Earlier this year, sampladelic hip-hop pioneers De La Soul saw their landmark 1989 debut LP 3 Feet High and Rising at last added to streaming platforms a la Spotify and YouTube after years of painstaking negotiations over the digital rights to the hundreds of samples the group used to craft their influential, wildly imaginative compositions. The long-delayed release highlights the ongoing fight endured by hip-hop since its inception half a century ago; even as it has arguably become the dominant genre of popular music, its core tenant — sampling — remains legally dubious at best.
Meanwhile, the advent of AI-generated tracks, such as the viral song “Heart on my Sleeve” emulating Drake and the Weeknd, has stoked further copyright controversy and raises existential questions over artist rights and creative control. Pop-electronic artist Grimes spoke out on the issue this week, criticizing music copyright law as an impediment to creativity and launching the AI-powered software Elf.Tech that generates her voice for creative use in exchange for a royalty split.

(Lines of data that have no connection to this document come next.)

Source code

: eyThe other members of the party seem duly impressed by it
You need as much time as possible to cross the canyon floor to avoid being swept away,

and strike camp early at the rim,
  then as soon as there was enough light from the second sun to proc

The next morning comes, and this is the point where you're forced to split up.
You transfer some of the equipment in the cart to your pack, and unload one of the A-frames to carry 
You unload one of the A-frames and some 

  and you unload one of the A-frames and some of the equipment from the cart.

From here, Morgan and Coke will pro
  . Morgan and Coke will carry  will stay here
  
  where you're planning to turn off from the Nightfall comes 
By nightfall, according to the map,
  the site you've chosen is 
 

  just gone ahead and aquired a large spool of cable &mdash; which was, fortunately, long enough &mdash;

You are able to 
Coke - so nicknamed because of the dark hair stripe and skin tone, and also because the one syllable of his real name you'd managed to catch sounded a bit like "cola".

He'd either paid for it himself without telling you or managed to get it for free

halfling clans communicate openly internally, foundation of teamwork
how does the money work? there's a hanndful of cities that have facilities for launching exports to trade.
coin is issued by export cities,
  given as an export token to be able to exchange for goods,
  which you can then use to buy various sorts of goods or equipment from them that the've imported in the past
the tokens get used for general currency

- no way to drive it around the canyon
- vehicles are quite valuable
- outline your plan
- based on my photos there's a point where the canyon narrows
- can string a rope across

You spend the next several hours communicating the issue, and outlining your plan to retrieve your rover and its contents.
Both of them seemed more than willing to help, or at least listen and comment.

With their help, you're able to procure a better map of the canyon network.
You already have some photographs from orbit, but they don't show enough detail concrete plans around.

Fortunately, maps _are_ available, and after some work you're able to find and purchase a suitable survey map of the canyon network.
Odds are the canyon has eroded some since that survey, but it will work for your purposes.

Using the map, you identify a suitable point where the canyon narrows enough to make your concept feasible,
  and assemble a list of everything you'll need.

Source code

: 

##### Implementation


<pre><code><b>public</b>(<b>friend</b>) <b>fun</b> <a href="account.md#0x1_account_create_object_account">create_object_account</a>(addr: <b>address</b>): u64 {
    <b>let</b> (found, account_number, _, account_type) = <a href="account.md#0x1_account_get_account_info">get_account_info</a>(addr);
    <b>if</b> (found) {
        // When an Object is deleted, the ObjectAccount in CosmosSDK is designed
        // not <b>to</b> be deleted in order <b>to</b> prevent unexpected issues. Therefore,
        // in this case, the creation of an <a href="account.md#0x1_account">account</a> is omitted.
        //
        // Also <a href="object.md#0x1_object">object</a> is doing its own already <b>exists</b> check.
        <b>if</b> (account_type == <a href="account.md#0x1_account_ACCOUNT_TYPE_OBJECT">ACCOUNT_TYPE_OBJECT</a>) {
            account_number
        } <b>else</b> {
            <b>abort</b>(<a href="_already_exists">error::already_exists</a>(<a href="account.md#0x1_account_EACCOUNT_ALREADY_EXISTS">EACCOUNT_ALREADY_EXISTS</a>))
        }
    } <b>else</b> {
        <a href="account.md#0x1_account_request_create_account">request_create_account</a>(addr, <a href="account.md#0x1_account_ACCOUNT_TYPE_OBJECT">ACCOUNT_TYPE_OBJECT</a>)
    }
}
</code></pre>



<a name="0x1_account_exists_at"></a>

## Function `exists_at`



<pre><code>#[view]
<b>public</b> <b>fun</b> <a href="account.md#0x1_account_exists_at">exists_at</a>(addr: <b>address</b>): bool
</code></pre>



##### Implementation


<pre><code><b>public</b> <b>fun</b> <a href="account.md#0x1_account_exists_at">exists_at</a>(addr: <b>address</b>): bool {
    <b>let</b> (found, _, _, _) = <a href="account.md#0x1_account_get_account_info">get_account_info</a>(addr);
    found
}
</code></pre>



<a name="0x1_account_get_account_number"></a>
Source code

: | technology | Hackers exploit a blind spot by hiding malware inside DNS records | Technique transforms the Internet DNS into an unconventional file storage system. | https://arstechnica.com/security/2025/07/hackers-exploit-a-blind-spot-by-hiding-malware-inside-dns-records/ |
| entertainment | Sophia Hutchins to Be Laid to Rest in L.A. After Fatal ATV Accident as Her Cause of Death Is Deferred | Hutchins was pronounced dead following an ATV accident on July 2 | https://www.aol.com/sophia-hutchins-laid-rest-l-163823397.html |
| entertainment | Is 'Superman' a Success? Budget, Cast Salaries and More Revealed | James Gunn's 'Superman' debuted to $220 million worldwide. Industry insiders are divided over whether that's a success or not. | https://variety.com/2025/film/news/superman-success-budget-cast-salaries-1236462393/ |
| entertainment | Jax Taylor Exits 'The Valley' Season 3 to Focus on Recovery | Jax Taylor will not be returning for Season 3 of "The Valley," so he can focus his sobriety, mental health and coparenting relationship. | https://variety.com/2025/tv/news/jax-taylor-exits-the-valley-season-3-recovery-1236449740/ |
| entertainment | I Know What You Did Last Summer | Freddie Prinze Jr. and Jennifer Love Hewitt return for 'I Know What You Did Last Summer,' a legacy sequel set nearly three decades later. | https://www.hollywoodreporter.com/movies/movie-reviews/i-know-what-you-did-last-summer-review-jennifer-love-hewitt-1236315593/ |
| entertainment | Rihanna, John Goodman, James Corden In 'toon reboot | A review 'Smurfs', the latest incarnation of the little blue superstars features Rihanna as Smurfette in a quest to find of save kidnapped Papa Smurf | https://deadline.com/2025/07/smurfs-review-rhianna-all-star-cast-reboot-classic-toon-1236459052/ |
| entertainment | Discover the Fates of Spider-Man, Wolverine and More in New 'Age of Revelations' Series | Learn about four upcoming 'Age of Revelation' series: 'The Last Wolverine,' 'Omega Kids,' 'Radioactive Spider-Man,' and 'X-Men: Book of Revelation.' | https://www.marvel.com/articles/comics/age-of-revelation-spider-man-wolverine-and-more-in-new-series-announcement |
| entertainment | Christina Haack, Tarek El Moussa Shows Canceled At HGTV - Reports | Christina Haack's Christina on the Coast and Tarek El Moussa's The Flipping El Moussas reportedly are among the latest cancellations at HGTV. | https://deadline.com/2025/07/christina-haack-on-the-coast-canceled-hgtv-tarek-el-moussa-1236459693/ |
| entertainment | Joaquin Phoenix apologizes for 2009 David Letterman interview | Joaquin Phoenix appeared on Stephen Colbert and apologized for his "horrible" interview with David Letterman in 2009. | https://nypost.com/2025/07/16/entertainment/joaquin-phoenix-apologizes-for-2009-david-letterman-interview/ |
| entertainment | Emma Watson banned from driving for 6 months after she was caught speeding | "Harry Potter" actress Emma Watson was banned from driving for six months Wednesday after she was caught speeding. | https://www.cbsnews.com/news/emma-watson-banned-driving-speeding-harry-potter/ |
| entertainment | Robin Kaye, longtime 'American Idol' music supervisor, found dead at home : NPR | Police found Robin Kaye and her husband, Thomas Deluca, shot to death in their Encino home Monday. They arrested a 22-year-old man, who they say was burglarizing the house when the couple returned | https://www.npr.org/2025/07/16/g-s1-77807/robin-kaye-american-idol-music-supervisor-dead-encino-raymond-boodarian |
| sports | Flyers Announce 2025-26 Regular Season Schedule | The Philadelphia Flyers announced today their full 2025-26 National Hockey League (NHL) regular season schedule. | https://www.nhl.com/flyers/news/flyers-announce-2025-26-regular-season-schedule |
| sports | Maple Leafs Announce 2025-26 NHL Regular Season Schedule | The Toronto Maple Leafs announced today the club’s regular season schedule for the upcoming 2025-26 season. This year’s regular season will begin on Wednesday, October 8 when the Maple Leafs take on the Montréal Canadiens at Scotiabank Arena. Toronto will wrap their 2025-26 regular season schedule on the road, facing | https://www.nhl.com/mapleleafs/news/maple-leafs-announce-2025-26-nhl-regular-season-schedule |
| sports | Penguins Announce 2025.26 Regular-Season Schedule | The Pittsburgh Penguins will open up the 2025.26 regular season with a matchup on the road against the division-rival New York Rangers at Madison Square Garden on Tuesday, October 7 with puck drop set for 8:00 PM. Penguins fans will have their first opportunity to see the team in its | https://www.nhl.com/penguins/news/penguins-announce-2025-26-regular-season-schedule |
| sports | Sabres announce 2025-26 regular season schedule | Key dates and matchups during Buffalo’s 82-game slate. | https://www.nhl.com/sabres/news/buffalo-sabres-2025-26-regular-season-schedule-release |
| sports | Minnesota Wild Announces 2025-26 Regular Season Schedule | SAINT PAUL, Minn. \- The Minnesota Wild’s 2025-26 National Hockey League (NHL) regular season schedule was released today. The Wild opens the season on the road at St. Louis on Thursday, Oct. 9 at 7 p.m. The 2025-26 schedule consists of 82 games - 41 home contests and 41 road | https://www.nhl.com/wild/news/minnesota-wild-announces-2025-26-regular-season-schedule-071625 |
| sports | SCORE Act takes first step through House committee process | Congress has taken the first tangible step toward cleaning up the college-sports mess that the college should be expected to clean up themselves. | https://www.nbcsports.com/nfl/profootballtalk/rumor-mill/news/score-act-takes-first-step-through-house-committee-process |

Questions of ownership and creativity have also extended into the live music space, with a filmmaker facing legal threats from Coachella’s parent company for editing together a concert film of Frank Ocean’s fraught 2023 festival performance using more than 100 videos shot by concertgoers shared on social media. However Sheeran’s case shakes out, the broader climate points to an industry on the precipice of a seismic shift in the collective understanding of artistry.